Often I look over my account books of those brilliant eighteen months. When I read that news item on the Astor House morning I’ve indicated, I had carefully modeled existence to a supporting basis of ten dollars a week. When eighteen months later there came the crash, I was permitting unto my dainty self a rate of personal expenditure of over thirty thousand dollars a year. I had apartments up-town; I was a member of the best clubs; I was each afternoon in the park with my carriage; incidentally I was languidly looking about among the Vere de Veres of the old Knickerbockers for that lady who, because of her superlative beauty and wit and modesty coupled with youth and station, was worthy to be my wife. Also, I recall at this period how I was conceitedly content with myself; how I gave way to warmest self-regard; pitied others as dullards and thriftless blunderers; and privily commended myself as a very Caesar of Commerce and the one among millions. Alas! “Pride goeth”—you have read the rest!

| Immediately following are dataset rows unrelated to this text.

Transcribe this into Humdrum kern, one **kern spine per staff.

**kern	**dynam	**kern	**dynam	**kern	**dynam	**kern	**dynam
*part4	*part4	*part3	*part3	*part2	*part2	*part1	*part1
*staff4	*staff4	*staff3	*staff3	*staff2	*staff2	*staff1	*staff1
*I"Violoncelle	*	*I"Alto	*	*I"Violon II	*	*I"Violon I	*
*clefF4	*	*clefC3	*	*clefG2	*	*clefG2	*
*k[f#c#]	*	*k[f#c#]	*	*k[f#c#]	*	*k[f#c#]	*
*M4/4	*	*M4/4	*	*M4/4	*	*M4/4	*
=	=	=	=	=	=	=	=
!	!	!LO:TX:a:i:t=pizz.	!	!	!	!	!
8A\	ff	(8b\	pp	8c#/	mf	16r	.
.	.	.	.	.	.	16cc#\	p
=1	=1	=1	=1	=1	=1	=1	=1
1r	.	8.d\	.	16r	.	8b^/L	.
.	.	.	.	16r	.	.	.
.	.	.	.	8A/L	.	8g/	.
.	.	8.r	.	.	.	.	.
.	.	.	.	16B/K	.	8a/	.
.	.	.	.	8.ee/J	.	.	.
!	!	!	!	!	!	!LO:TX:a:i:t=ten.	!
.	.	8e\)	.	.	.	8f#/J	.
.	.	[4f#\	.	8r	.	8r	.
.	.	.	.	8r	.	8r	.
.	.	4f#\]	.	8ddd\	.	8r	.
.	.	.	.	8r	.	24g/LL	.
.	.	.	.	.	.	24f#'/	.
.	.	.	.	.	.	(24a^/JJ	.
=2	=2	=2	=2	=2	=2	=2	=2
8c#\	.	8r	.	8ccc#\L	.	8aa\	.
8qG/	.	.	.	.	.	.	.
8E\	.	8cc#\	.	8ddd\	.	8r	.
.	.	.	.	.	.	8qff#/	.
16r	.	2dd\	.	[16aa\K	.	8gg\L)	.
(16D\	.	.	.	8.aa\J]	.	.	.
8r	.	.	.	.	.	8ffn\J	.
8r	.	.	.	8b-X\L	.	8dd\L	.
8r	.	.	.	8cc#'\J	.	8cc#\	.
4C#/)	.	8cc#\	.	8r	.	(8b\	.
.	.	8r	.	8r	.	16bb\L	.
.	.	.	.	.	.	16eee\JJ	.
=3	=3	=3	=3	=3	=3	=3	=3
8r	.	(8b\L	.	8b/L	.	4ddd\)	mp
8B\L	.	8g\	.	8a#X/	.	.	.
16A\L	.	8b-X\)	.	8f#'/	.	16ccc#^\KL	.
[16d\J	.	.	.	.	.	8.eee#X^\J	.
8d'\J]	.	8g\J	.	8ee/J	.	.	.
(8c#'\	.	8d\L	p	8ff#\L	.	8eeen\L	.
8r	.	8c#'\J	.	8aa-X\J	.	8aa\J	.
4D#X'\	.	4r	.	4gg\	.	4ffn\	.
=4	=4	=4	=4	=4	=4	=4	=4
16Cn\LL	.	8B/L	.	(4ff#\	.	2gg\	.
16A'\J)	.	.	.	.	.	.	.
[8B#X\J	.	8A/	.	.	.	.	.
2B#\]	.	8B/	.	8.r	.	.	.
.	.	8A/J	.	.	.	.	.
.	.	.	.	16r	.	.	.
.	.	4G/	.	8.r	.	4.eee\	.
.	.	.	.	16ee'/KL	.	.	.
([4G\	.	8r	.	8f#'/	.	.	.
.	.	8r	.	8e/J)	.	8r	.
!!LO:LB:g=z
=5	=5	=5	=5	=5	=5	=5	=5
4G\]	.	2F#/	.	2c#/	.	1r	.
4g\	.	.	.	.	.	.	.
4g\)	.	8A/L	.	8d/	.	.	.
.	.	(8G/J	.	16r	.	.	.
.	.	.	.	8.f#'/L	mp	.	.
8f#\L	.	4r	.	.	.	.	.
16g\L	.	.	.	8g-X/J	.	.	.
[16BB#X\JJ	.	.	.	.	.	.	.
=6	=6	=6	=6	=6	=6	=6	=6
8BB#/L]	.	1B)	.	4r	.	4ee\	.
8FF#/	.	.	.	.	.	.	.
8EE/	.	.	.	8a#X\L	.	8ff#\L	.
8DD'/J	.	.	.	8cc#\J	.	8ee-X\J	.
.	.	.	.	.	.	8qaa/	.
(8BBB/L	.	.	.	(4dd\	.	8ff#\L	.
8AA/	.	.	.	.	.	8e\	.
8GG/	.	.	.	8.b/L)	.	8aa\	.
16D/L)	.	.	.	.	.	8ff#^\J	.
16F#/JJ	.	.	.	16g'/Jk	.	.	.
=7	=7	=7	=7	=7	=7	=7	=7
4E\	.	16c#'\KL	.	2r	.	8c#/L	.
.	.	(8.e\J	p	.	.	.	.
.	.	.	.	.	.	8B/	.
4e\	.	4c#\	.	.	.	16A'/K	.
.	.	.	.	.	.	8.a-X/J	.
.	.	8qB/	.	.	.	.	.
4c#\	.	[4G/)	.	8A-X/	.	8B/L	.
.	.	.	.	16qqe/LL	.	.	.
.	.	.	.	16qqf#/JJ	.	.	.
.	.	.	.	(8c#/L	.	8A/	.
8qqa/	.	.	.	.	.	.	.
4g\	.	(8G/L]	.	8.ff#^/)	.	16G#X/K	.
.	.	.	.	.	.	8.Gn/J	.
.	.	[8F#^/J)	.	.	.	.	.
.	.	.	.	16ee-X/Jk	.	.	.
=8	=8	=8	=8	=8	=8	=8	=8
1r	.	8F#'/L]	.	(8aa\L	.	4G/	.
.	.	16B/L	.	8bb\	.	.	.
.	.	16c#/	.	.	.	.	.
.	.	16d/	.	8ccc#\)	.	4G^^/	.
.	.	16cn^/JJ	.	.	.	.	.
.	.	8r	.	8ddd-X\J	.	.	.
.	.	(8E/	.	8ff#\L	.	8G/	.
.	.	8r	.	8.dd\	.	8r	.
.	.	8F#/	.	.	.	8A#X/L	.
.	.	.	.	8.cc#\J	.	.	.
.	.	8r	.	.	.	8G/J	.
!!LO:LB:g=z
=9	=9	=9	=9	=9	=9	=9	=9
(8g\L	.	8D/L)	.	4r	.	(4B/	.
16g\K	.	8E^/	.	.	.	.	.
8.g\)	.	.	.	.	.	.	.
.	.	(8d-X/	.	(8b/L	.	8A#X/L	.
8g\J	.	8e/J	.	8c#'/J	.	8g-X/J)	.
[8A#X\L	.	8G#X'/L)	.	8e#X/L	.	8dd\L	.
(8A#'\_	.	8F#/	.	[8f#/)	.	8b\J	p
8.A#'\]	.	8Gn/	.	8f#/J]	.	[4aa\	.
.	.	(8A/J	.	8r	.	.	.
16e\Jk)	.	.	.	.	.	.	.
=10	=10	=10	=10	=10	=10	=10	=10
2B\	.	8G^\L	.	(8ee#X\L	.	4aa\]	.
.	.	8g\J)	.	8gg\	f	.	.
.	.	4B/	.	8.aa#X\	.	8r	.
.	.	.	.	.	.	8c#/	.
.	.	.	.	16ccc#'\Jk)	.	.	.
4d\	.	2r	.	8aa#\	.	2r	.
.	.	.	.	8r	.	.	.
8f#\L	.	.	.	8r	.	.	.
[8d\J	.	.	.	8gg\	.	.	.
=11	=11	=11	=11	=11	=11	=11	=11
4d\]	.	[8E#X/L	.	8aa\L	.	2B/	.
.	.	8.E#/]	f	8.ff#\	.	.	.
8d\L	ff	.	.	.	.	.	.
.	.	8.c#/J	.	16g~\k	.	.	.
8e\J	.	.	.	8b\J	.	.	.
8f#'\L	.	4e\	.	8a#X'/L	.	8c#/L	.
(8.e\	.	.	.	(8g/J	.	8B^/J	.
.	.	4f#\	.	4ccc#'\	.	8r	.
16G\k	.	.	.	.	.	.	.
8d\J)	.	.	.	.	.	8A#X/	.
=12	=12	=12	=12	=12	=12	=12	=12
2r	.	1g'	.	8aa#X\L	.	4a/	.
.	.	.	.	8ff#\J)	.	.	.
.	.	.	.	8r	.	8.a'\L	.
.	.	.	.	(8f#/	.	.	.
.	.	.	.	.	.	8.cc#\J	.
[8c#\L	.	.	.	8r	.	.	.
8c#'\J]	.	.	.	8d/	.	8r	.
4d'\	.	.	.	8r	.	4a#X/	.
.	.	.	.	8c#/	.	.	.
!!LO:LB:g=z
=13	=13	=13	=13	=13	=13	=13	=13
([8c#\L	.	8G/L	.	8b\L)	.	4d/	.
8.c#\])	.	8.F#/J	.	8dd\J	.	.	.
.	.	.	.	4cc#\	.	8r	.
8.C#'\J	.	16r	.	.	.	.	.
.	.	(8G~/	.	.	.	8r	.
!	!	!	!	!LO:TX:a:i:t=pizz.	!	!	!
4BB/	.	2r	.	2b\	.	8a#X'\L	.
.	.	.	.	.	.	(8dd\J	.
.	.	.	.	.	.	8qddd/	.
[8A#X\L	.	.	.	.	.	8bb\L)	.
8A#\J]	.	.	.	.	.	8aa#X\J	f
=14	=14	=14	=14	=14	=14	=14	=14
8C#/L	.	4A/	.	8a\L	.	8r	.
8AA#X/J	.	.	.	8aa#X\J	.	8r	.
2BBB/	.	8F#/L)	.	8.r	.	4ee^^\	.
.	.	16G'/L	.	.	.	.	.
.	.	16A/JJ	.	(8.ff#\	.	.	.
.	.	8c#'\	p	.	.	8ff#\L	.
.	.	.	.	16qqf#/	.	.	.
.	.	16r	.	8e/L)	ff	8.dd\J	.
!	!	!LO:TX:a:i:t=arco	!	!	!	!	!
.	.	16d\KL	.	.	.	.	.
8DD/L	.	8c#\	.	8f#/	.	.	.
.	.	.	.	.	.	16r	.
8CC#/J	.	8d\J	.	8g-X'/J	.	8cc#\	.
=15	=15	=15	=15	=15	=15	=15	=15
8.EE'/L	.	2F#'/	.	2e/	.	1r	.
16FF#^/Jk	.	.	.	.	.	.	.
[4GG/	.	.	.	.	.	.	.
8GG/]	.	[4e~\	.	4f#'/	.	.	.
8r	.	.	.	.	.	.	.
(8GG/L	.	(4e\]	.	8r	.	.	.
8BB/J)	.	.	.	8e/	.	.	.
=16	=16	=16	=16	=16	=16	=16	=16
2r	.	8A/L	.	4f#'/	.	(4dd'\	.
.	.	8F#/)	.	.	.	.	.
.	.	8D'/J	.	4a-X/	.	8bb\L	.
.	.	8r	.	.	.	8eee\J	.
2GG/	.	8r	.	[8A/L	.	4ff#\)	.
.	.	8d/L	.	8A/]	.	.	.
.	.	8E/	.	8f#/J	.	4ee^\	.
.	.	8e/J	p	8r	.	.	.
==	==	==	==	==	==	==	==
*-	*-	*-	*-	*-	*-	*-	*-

It was a bright October afternoon. My cometlike career had subsisted for something like a year and a half; and I, the comet, was growing in size and brilliancy as time fled by. My tobacco works proper were over towards the East River in a brick warehouse I had leased; to these, which were under the superintendence of a trusty and expert adherent whom I had brought north from Richmond, I seldom repaired. My offices—five rooms, fitted and furnished to the last limit of rosewood and Russia leather magnificence—were down-town.

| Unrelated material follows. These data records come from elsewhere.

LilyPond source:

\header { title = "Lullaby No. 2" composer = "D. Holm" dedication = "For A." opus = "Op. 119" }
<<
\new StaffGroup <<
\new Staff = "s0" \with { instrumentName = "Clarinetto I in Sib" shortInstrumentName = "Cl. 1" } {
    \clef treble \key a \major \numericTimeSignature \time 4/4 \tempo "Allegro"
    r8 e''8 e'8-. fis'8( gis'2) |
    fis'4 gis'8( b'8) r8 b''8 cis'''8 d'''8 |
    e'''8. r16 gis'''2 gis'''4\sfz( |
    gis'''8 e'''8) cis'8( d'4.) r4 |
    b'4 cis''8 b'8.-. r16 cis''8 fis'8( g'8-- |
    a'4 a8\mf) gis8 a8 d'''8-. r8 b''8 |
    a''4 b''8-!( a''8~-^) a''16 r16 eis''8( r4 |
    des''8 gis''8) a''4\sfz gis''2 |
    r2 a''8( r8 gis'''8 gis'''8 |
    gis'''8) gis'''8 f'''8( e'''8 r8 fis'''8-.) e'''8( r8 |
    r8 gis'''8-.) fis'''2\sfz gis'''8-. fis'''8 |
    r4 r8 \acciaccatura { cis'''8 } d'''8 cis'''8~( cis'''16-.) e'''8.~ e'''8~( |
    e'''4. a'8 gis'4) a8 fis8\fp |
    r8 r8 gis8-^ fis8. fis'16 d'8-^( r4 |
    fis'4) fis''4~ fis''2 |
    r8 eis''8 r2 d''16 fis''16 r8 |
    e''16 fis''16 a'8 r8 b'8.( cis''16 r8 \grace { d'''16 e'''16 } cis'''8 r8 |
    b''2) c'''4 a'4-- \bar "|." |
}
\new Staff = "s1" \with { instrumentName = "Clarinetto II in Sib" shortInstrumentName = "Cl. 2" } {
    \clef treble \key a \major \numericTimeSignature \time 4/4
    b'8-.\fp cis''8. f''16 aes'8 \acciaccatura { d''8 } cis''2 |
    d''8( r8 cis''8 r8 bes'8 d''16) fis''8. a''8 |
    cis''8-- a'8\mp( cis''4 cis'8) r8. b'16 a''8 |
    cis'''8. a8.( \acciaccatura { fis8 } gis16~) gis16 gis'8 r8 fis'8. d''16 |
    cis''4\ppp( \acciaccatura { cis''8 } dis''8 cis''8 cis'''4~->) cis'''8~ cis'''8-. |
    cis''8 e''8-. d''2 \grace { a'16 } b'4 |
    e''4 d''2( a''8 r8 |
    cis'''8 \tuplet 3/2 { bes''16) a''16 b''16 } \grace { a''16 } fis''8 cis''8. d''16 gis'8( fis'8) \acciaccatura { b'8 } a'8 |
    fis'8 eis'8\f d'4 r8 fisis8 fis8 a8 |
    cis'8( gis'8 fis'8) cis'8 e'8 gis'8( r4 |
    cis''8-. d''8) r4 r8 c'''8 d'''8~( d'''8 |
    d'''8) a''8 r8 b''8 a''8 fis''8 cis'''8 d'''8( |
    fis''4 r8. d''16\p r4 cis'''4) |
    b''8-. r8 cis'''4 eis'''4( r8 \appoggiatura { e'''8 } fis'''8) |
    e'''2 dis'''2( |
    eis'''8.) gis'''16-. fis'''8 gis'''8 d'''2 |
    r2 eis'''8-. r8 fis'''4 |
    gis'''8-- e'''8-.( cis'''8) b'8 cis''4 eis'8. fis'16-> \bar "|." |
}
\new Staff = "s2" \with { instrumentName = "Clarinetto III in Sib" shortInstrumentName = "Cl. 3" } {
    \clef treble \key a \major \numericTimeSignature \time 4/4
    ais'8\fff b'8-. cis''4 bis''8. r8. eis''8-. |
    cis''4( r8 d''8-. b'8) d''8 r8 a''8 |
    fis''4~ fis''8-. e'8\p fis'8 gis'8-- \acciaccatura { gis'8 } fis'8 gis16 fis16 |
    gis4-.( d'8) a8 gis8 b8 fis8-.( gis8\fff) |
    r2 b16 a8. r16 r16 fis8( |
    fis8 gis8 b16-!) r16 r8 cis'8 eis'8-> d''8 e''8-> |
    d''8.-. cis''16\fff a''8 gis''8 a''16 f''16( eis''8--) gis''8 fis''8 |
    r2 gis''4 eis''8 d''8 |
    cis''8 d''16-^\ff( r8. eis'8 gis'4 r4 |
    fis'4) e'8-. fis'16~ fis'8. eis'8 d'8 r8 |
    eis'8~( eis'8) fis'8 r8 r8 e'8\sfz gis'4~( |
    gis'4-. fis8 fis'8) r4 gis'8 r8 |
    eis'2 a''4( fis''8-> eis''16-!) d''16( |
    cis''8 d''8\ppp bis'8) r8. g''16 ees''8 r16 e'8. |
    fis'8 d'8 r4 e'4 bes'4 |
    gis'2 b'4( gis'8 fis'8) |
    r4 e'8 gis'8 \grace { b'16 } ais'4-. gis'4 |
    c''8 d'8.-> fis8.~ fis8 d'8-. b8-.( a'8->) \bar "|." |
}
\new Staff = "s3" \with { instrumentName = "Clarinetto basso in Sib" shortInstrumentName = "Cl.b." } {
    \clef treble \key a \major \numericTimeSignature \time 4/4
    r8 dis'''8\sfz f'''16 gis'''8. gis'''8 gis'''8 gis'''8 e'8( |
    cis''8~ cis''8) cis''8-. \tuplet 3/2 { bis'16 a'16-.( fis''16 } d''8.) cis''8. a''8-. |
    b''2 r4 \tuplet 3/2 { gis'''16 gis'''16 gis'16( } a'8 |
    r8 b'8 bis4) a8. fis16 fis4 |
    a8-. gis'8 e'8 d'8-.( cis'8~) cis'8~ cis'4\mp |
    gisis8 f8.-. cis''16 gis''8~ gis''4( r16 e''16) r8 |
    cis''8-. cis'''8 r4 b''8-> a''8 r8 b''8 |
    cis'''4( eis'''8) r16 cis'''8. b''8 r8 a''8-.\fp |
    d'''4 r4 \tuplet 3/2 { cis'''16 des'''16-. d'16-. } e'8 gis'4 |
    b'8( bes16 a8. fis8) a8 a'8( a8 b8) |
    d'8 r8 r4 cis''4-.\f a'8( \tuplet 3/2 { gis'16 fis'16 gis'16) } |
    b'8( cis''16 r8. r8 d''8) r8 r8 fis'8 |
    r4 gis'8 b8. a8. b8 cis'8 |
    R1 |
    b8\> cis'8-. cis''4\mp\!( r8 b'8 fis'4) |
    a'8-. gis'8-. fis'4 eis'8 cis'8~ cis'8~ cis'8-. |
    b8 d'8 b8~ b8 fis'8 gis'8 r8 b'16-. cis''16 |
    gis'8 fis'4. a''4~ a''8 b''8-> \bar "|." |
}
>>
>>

On this particular autumn afternoon, as I went forth to my brougham for a roll to my apartments, the accountant placed in my hands a statement which I’d asked for and which with particular exactitude set forth my business standing. I remember it exceeding well. As I trundled up-town that golden afternoon, I glanced at those additions and subtractions which told my opulent story. Briefly, my liabilities were ninety thousand dollars; and I was rich in assets to a money value of three hundred and twelve thousand dollars. The ninety thousand was or would be owing on my tobacco contracts south, and held those tons on tons of stored, mildewed war tobacco, solid to my command. As I read the totals and reviewed the items, I would not have paid a penny of premium to insure my future. There it was in black and white. I knew what I had done; I knew what I could do. I was master of the tobacco situation for the next three years to come. By that time, I would have worked up the entire fragrant stock of leaf exempt from the tax; also by that time, I would count my personal fortune at a shadow over three millions. There was nothing surer beneath the sun. At twenty-six I would retire from trade and its troubles; life would lie at my toe like a kick-ball, and I would own both the wealth and the supple youth to pursue it into every nook and corner of pleasurable experience. Thus ran my smug reflections as I rolled northward along Fifth avenue to dress for dinner on that bright October day.

It was the next afternoon, and I had concluded a pleasant lunch in my private office when Mike, my personal and favorite henchman, announced a visitor. The caller desired to see me on a subject both important and urgent.

“Show him in!” I said.

There slouched into the room an awkward-seeming man of middle age; not poor, but roughly dressed. No one would have called him a fop; his clothes, far astern of the style, fitted vilely; while his head, never beautiful, was made uglier with a shock of rudely exuberant hair and a stubby beard like pig’s bristles. It was an hour when there still remained among us, savages who oiled their hair; this creature was one; and I remember how the collar of his rusty surtout shone like glass with the dripped grease.

My ill-favored visitor accepted the chair Mike placed for him and perched uneasily on its edge. When we were alone, I brought him and his business to instant bay. I was anxious to free myself of his presence. His bear’s grease and jaded appearance bred a distaste of him.

“What is it you want?” My tones were brittle and sharp.

The uncouth caller leered at me with a fashion of rancid leer—I suppose even a leer may have a flavor. Then he opened with obscure craft—vaguely, foggily. He wanted to purchase half my business. He would take an account of stock; give me exact money for one-half its value; besides, he would pay me a bonus of fifty thousand dollars.